Siti Maedar alias Cut Mae adalah salah satunya. Janda asal Aceh itu memang tidak berniat hidup dan mencari uang di Sabah. Nasiblah yang mengirimkannya terdampar di Tawau, Sabah. Tepatnya di Taman Tikus. Sebuah kawasan hitam yang terkenal dengan intensitas kejahatannya yang tinggi di seluruh kawasan distrik Tawau.

Sebetulnya, Cut Mae sendiri terjebak tak sengaja dalam dunia hitam. Awalnya, Cut Mae pamit kepada Muzakiri, anak laki-laki satu-satunya, untuk pergi merantau menjadi Pembantu Rumah Tangga di Kuala Lumpur. Tak pernah sedikit pun Cut Mae menaruh curiga pada orang yang mengajaknya bekerja.

Dulu, orang itu mengatakan bahwa dirinya begitu iba dengan keadaan keluarga Mae setelah ditinggal mati suaminya. Orang itu pun menawarkan pekerjaan tanpa harus bermodal dahulu. Hanya saja, ia mensyaratkan bahwa selain menjadi PRT, Cut Mae dibebankan tugas tambahan menjadi kurir antar negara. Orang kampung macam Cut Mae, tidak terlalu paham dengan istilah pekerjaan tambahan seperti "kurir" itu. Namun, deskripsi keuntungan pekerjaan yang semu, menggiurkan dirinya. Sang calo Penyalur TKI itu mengatakan bahwa dengan pekerjaan tambahan itu, Cut Mae bisa bolak-balik Indonesia-Malaysia dengan mudah. Bahkan, tidak akan memberatkan majikan Cut Mae di Malaysia.

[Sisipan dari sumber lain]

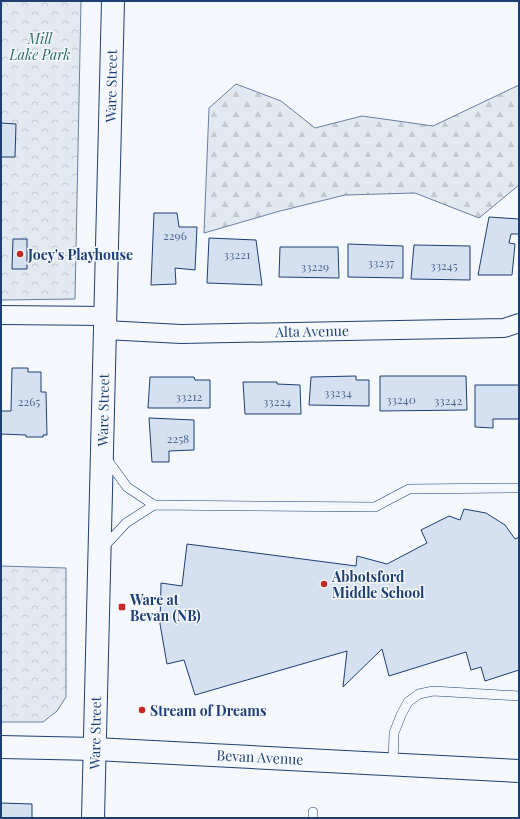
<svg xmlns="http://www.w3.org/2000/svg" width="520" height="819" viewBox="0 0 520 819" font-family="'Playfair Display',serif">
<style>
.forest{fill:url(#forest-firs);stroke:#687fa3}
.park{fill:url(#park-crowns);stroke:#687fa3}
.building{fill:#d5e0f0;stroke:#1d3f73}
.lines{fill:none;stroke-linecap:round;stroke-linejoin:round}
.lane-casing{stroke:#1d3f73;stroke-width:10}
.street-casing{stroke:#1d3f73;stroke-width:20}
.secondary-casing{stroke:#1d3f73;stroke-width:24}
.lane{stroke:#f4f7fb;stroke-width:9}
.street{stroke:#f4f7fb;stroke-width:18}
.secondary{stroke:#f4f7fb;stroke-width:22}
.poi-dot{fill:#c62828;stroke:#f4f7fb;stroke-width:1.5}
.labels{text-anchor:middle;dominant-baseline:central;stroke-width:3;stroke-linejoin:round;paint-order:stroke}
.number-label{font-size:12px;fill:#4b6792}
.park-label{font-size:14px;font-style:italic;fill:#2c6c60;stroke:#f4f7fb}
.street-label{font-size:14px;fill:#1d3f73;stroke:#f4f7fb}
.poi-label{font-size:14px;font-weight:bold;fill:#1d3f73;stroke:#f4f7fb;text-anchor:start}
</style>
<defs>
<pattern id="forest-firs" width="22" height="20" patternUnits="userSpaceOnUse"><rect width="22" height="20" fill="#e3e9f0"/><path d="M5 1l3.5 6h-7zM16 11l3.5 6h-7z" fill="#c2c9d1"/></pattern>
<pattern id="park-crowns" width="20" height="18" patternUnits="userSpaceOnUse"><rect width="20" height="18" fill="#e3e9f0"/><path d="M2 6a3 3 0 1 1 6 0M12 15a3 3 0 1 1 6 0" fill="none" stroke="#c2c9d1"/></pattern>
</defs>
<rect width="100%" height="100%" fill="#f4f7fb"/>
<polygon class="forest" points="236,84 281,101 315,128 362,116 433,126 519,85 519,185 479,218 415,193 345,195 280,211 204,233 209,108"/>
<g class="park">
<polygon points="1,1 81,1 75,299 1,300"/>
<polygon points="1,566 66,568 66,697 57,711 43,722 1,722"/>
</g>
<g class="building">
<polygon points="1,123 16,124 15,157 1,157"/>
<polygon points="154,213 177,213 179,227 197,227 195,270 175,268 176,284 151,285"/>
<polygon points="489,217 519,219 519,234 511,234 509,243 515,244 512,275 478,275"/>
<polygon points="209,238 256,240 262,285 207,283"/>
<polygon points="13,239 27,239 27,269 12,269"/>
<polygon points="348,244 403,246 403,278 348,277"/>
<polygon points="414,245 470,246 470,280 411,279"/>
<polygon points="280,247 338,247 339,278 279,277"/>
<polygon points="12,368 28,368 28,372 41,372 41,392 46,392 47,435 43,435 43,437 26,437 26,435 1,434 1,411 11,411"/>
<polygon points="356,376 356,380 369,380 369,406 309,405 311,377"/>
<polygon points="380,376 466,376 467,410 380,411"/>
<polygon points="150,377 194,377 195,380 210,380 210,408 148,408"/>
<polygon points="243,382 277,382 277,384 300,385 301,414 245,414"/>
<polygon points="475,385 519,385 519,419 493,419 493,428 475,427"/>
<polygon points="149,418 194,420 194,450 169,451 169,462 152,462"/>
<polygon points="464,509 486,513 505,525 515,539 519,537 519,670 485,681 481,667 471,670 466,652 389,676 382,649 343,687 347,651 195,695 184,660 167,664 160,624 161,583 182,586 187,544 356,566 357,556 387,564 427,543 421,530 449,516 460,520"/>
<polygon points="1,803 32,804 32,818 1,818"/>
</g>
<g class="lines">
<g class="lane-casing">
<g id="lane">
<polyline points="106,458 127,487 154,505"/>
<polyline points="102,549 126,523 154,505 375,507 409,489 519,488"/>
<polyline points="393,764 394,733 401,715 408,702 419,694 433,691 519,696"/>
<polyline points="313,818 313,812"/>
</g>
</g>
<g class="street-casing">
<g id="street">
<polyline points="1,315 106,316"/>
<polyline points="105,330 181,334 504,328 519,323"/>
</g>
</g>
<g class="secondary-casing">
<g id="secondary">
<polyline points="1,747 95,749 519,771"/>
<polyline points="93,818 113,1"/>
</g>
</g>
<use href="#lane" class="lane"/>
<use href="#street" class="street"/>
<use href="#secondary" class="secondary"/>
</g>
<g class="poi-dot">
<circle cx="20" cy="254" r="4"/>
<circle cx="324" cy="584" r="4"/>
<rect x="118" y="603" width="8" height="8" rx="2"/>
<circle cx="142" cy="710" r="4"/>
</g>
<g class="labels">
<g class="number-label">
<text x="175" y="235">2296</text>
<text x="237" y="254">33221</text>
<text x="381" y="262">33237</text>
<text x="444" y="265">33245</text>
<text x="315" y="266">33229</text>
<text x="338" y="392">33234</text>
<text x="189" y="396">33212</text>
<text x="401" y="399">33240</text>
<text x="448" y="400">33242</text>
<text x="29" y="401">2265</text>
<text x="277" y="401">33224</text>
<text x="178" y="438">2258</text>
</g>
<g class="park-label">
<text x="40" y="38">Mill<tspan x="40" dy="16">Lake Park</tspan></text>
</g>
<g class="street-label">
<text transform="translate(111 86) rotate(-89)">Ware Street</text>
<text transform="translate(312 331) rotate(-1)">Alta Avenue</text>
<text transform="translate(103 410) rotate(-89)">Ware Street</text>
<text transform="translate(95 733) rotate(-89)">Ware Street</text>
<text transform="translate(260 757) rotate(3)">Bevan Avenue</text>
</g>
<g class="poi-label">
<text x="28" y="254">Joey's Playhouse</text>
<text x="332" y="576">Abbotsford<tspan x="332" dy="16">Middle School</tspan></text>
<text x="130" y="599">Ware at<tspan x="130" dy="16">Bevan (NB)</tspan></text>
<text x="150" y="710">Stream of Dreams</text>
</g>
</g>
<rect width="520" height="819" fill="none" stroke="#1d3f73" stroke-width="4"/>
</svg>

Itulah, pracerita Cut Mae terjebak dalam industri penyeludupan Senjata Ilegal. Majikan Cut Mae di Sabah merupakan pemilik usaha perkebunan sawit di Hutan Tawau. Di balik itu, dia merupakan agen penadah senjata-senjata ilegal dari Borneo, Thailand, dan Singapura.

Pertamanya, Cut Mae yang asal kampung tidak menyadari keterlibatannya dalam sindikat internasional ini. Kesadarannya muncul, setelah televisi lokal menayangkan berita tertangkapnya seorang WNI karena membunuh warga Malaysia dalam suatu perampokan. Dalam pengembangan kasus itu, polisi Malaysia menduga kalau semua senjata ilegal itu masuk melalui jalur pengusaha asli Malaysia sendiri. Sayang, sampai saat ini, polis-polis ini belum bisa menjerat siapa sosok pengusaha asli Malaysia tersebut, yang tidak lain adalah majikan Cut Mae sendiri.

Kebodohankah atau nasib buruk yang membawa petaka terhadap jalan hidup Mae? Selama lima tahun, dia terjebak dan bahkan memaklumi dunia hitam. Hingga kejadian hari itu menegaskan kembali keinginannya untuk keluar dari Sabah. Segera.

 ***


Petugas bea pelabuhan curiga saat Cut Mae menolak membuka barang bawaannya.

“Hanya pakaian dan boneka-boneka kesayangan saya,” ujar Cut Mae.

Tampilannya tidak seperti Cut Mae lima tahun lalu yang lugu dan ngampung. Pakaiannya modis, dengan rok pendek dan kacamata hitam. Dia pun turun dari kapal penyebrangan kelas tinggi.